Wild Reckless - Page 19/140

Within minutes, Owen’s driveway is empty, and soon he’s racing down his front porch, dressed in a dark button-down shirt and a pair of gray jeans. His hair is wet; he must have raced through a shower. His keys jingle in his hands as he jogs to his truck and climbs inside, his engine roaring and his tires squealing from their rest.

It’s almost two, and my father will be pulling into the driveway any moment. He said he’d be home tonight, and I’m not so sure I want him to see the mess our neighbor left behind. I walk down the stairs to the kitchen and grab a large trash bag, pausing at the back door to gaze out at the shadows cast over my driveway by the bright floodlight. The ground is strewn with trash, piles of lazily crushed beer cans, and cigarette and pot butts. I can’t let my dad see this, and not because I care about Owen Harper getting in trouble, but because I don’t want to hear my father’s lecture about drugs, drinking, being out late—being a real teenager in general.

When I finally push through the back door, I’m too late, though, the headlights are sending new shadows over the drive as my dad pulls in. I’m already standing in the middle of the mess, so I bend down and start putting cans in the bag, my brain working fast at answers for the questions I know will come.

“Kensington?” So very many of our conversations begin with my name. And it’s never Kensi or Kens. It hasn’t been anything less than formal since the day I started playing the piano.

“Hey, how was the show?” I ask, buying myself time.

“Performance. Concert. Not show. This isn’t Broadway,” my dad says.

“Sorry, I meant concert,” I say, careful not to roll my eyes.

“It was good. We’re still having some trouble with the cellos. The replacements aren’t nearly as good,” he says, his voice growing fainter as he paces out into the middle of the mess. I’m done distracting now. “Kensington, what…is this?”

The funny thing is I know my father knows that this mess isn’t my fault. I don’t do anything wrong, and I’ve never been in any real trouble. I’ve been scolded, chastised for dreaming, for playing jazz during a practice session, for skipping a lesson, for not getting a scale just right, but serious trouble—like the kind you get from surmising the state of my driveway—that doesn’t mesh with me, and my father knows this.

“Yeah, well…” I say, looking over at the dark Harper house. “Our new neighbors…they kind of like to party? Well, or…at least one of them does.”

“I see that,” my dad says, kicking one of the crushed cans over into the Harper lawn. “But why am I dealing with the leftovers?”

“I don’t really know. I think it’s the basketball hoop,” I say, looking over my dad’s head at the rusted hoop and rotting wood backboard hung above our garage.

“I see,” my dad says, his hand rubbing the beard on his chin as he steps closer to the front of our garage. “This neighbor…the one that likes the hoop—is it a he?”

“Yeah,” I say, my voice a little hesitant, causing my dad to turn and look at me. “I mean, girls don’t really do this.”

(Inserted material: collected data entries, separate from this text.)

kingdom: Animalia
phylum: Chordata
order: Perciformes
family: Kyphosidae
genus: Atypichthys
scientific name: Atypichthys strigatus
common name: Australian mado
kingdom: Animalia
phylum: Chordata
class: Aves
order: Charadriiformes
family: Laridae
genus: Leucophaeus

“No…they don’t, do they?” my father responds, turning back to face the hoop. Almost a full minute passes, and I begin cleaning up the mess until I’m distracted by the sound of our garage door opening. My father slides out a ladder, and then goes to a stack of boxes in the back of the garage, searching through three of them before finding what looks like a ratchet set.

He brings the slender toolbox out to the driveway and picks out three or four sizes, then climbs to the top of the ladder, reaching up to loosen the bolts on the basketball hoop.

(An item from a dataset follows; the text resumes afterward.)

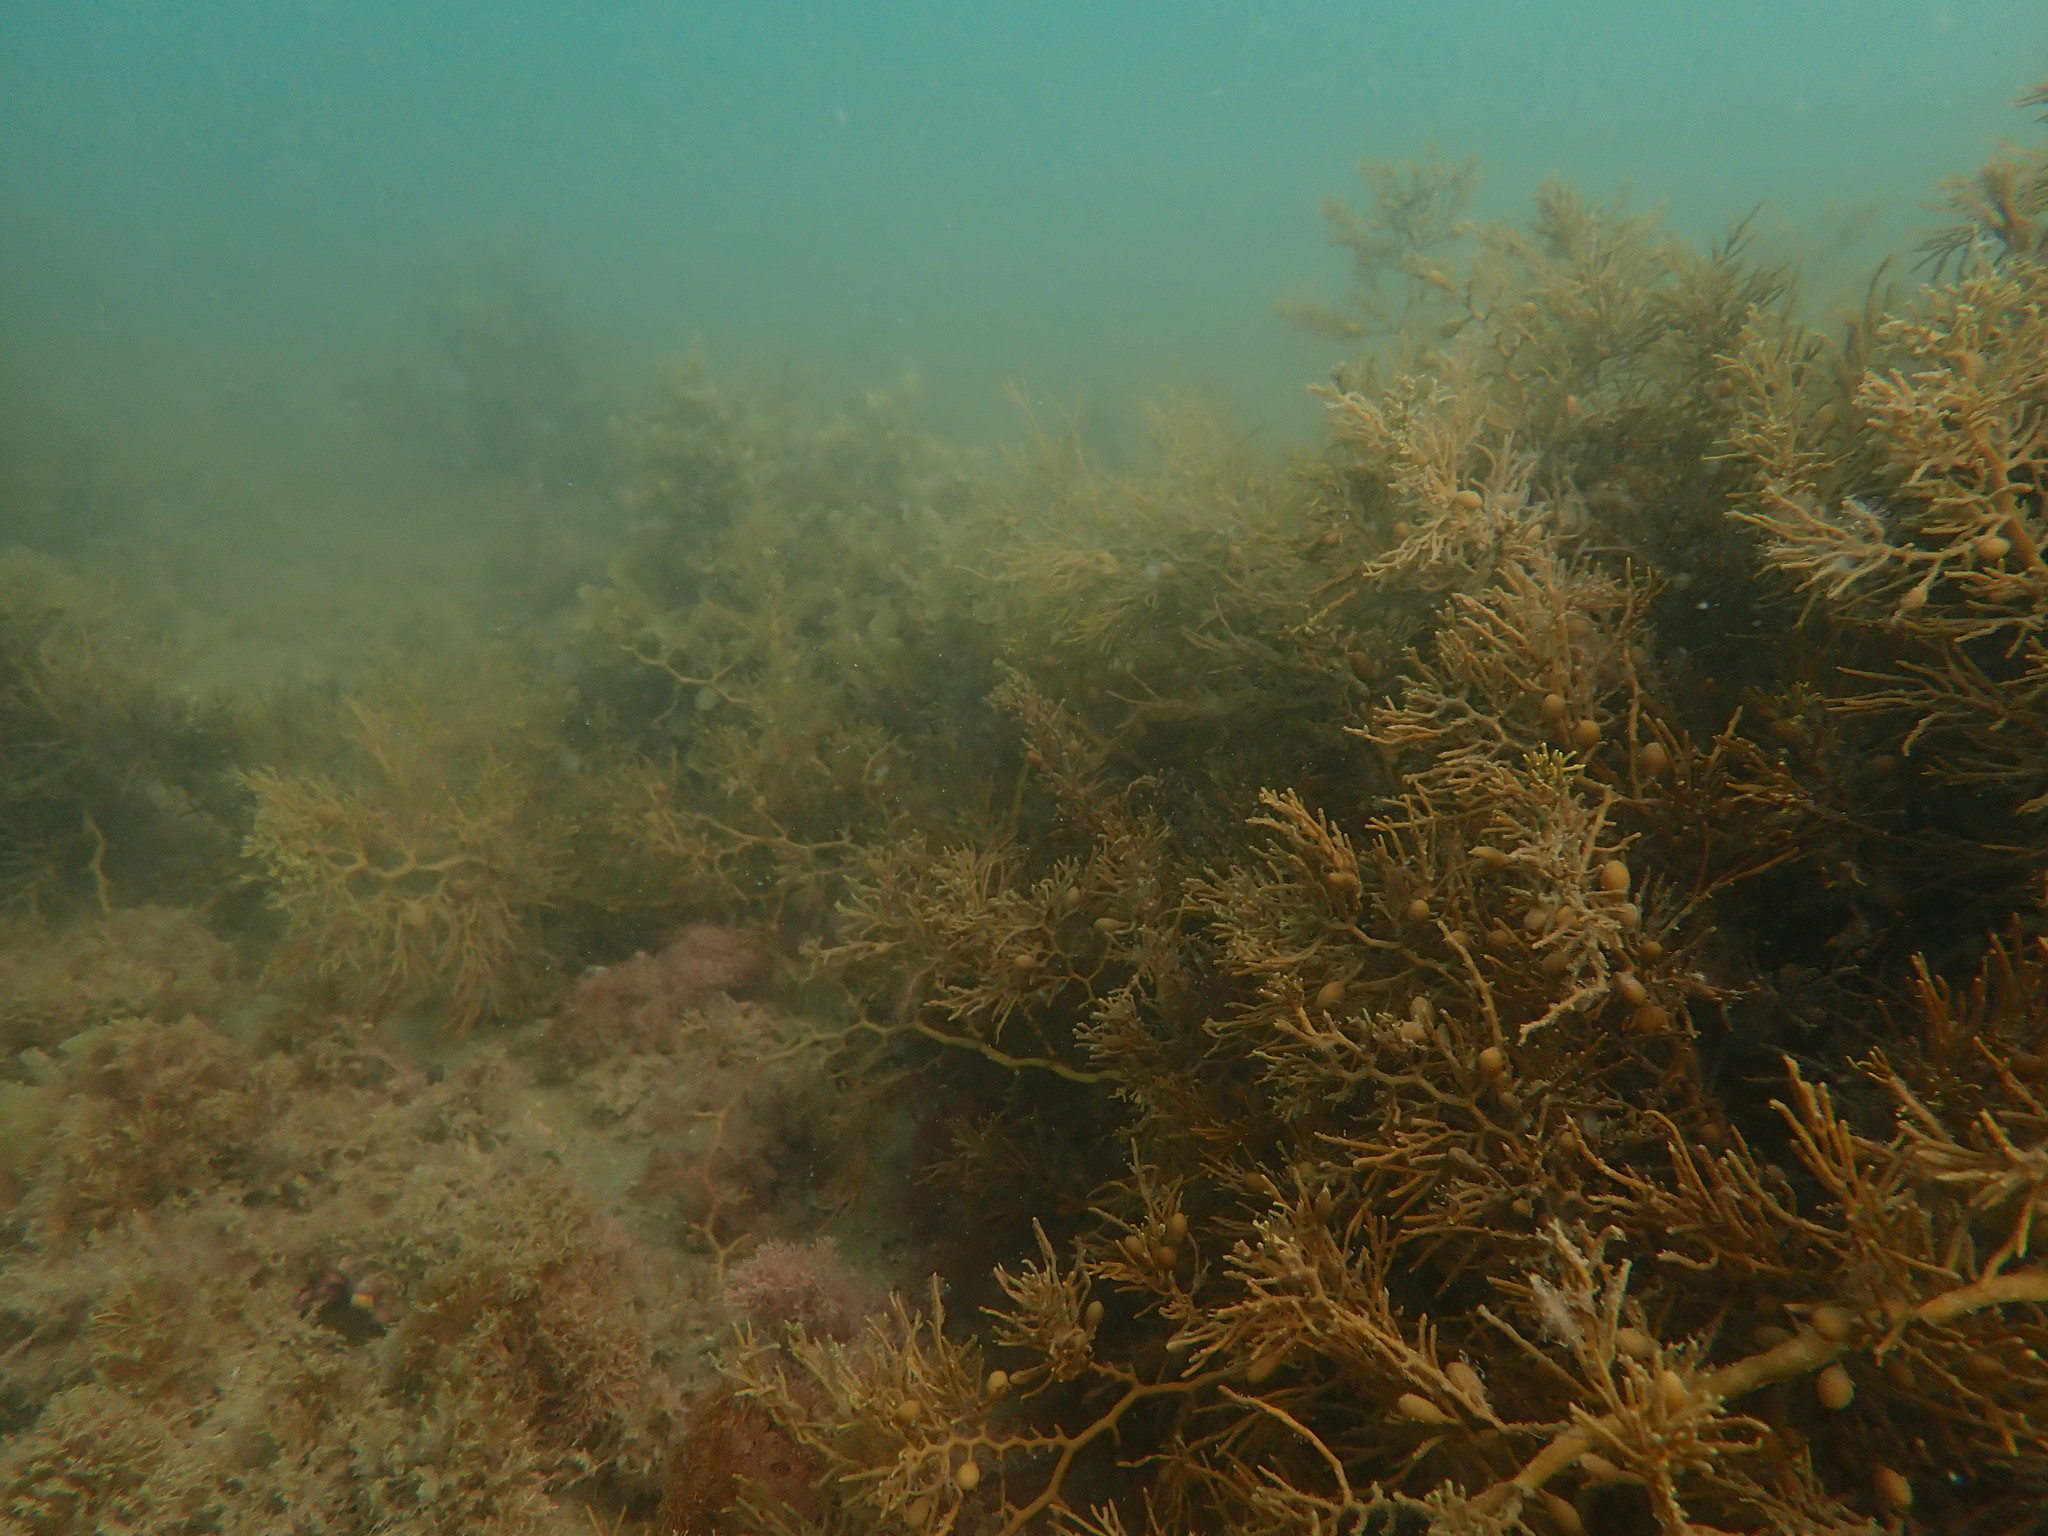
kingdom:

He’s taking it down. I think I knew he would, and I know deep down that’s why I told him—why I said everything just as I said it. It was all a delicate game of chess that I mastered for this very moment. Only I didn’t expect to feel nervous that Owen would come home suddenly. Worried that we would be caught.

And I certainly didn’t expect to feel regret.

That’s the emotion tripping me up most. Regret—is that even an emotion? Or is it just a result? I’m not sure, but I know my stomach is sick with it as my father finds the perfect fit, his arm pulling one side of the hoop loose from the backboard while he goes to work on the last bolt, the ache in my stomach traveling to my chest when the rusted ring finally falls to the ground. My dad steps from the ladder, folds it back up and puts it in its place along the garage wall. Then he picks up the hoop, carries it to the end of our driveway and throws it on top of the morning’s trash. In the morning, the garbage truck will haul it away forever.